Formation of Iron Sulfides on Carbon Steel in a Specific Cement Grout Designed for Radioactive Waste Repository and Associated Corrosion Mechanisms.

Carbon steel coupons were buried in a specific low-pH cement grout designed for radioactive waste disposal and left 6 months in anoxic conditions at 80 °C. The corrosion product layers were analyzed by µ-Raman spectroscopy, XRD, and SEM. They proved to be mainly composed of iron sulfides, with magnetite as a minor phase, mixed with components of the grout. Average corrosion rates were estimated by weight loss measurements between 3 and 6 µm yr-1. Corrosion profiles revealed local degradations with a depth up to 10 µm. It is assumed that the heterogeneity of the corrosion product layer, mainly composed of conductive compounds (FeS, Fe3S4, and Fe3O4), promotes the persistence of corrosion cells that may lead to locally aggravated degradations of the metal. New cement grouts, characterized by a slightly higher pH and a lower sulfide concentration, should then be designed for the considered application.
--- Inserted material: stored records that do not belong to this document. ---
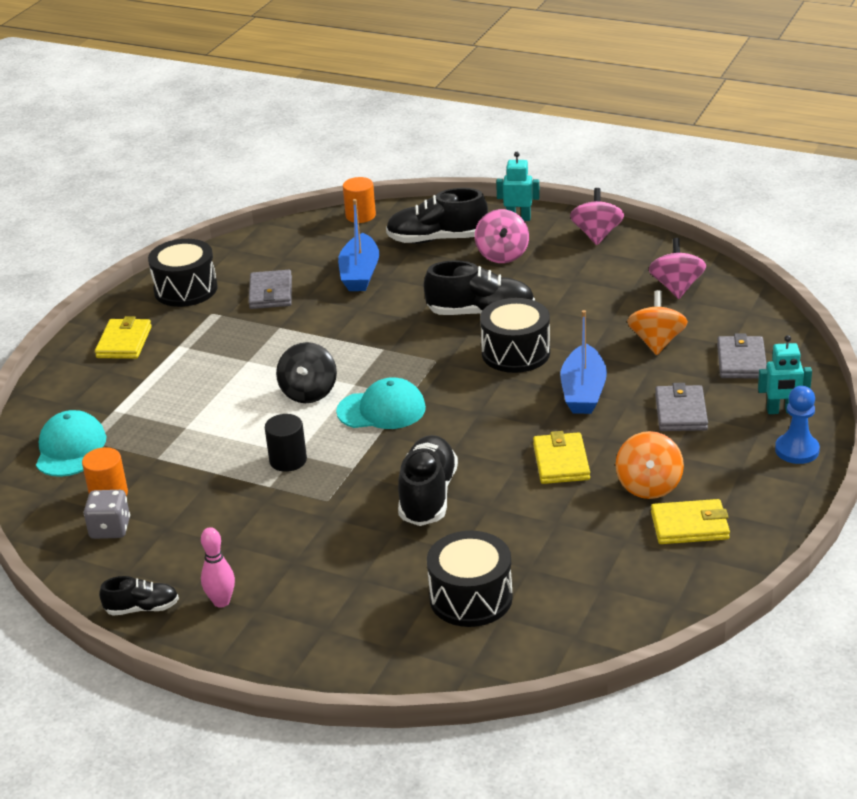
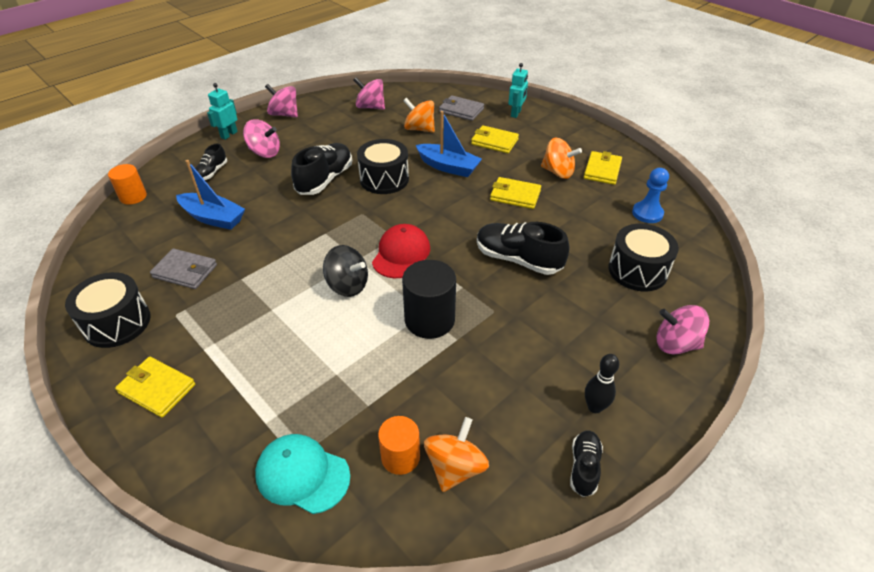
camera: 70 degrees left, 10 degrees up
(110, 529) = (455, 467): grey dice -> orange spinning top
(221, 602) = (594, 407): pink bowling pin -> black bowling pin
(288, 460) = (429, 320): black cylinder -> black cylinder, size x1.58
(349, 649) = (675, 344): none -> pink spinning top
(381, 410) = (401, 254): turquoise cap -> red cap
(437, 239) = (212, 172): black shoe -> black shoe, size x0.56
(681, 412) = (494, 142): grey wallet -> yellow wallet
(797, 450) = (553, 120): blue pawn -> blue pawn (647, 213)

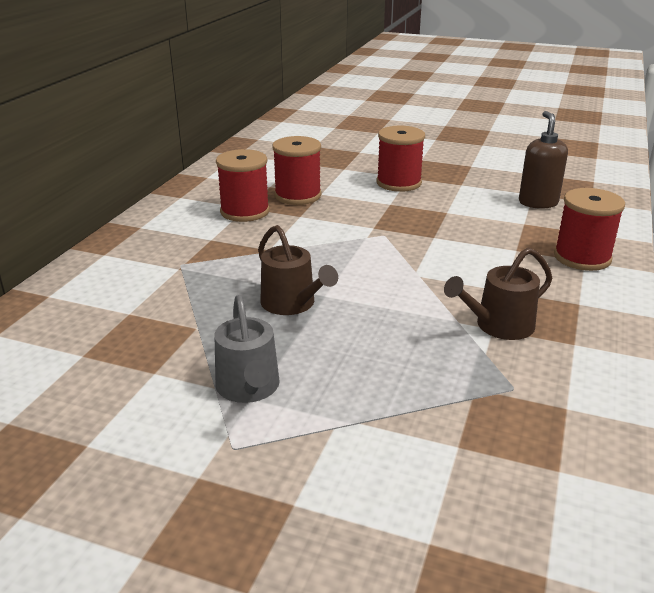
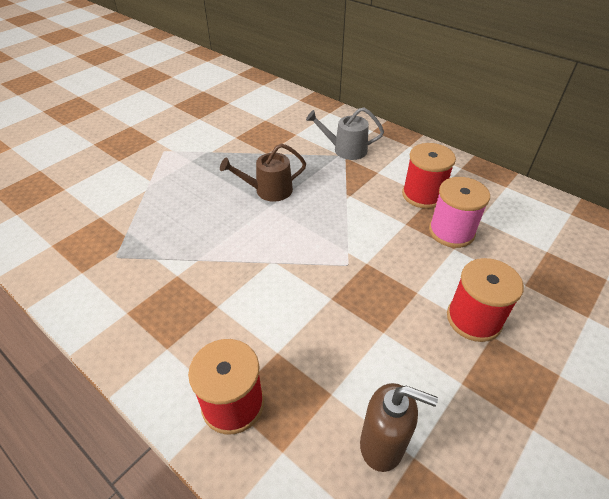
camera: 110 degrees right, 15 degrees up
(249, 387) = (201, 161): grey watering can -> grey watering can (346, 150)
(297, 195) = (451, 232): red spool -> pink spool
(499, 326) = (176, 280): brown watering can -> none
Laboratory and in-situ investigations for trapping Pb and Ni with an unusual electrochemical device, the calcareous deposit in seawater.
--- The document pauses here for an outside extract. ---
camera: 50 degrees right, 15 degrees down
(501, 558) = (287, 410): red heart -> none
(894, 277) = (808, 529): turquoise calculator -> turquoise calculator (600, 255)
In seawater, the application of a cathodic current in a metallic structure induces the formation of a calcareous deposit formed by co-precipitation of CaCO3 and Mg(OH)2 on the metal surface. A previous study proved that this electrochemical technique is convincing as a remediation tool for dissolved nickel in seawater and that it is trapped as nickel hydroxide in the deposit. Here, the precipitation of a carbonate form with lead is studied. Pb2+ precipitation in calcareous deposit was investigated with a galvanized steel electrode by doping artificial seawater with PbCl2. Results show for the first time the presence of Pb incorporated in its carbonate form in the calcareous deposit. Trapped Pb content increased with initial Pb content in seawater. Simultaneous doping with Ni and Pb revealed that Ni trapping was favoured by higher current densities while Pb trapping was favoured by lower current densities. Finally, preliminary in situ experiments were performed in an industrial bay and validated the incorporation in real conditions of contaminants by precipitation with the calcareous deposit The present work demonstrates that co-precipitation of contaminants under their hydroxide or carbonate form in a calcareous deposit is a promising clean-up device for remediation of contaminated seawater.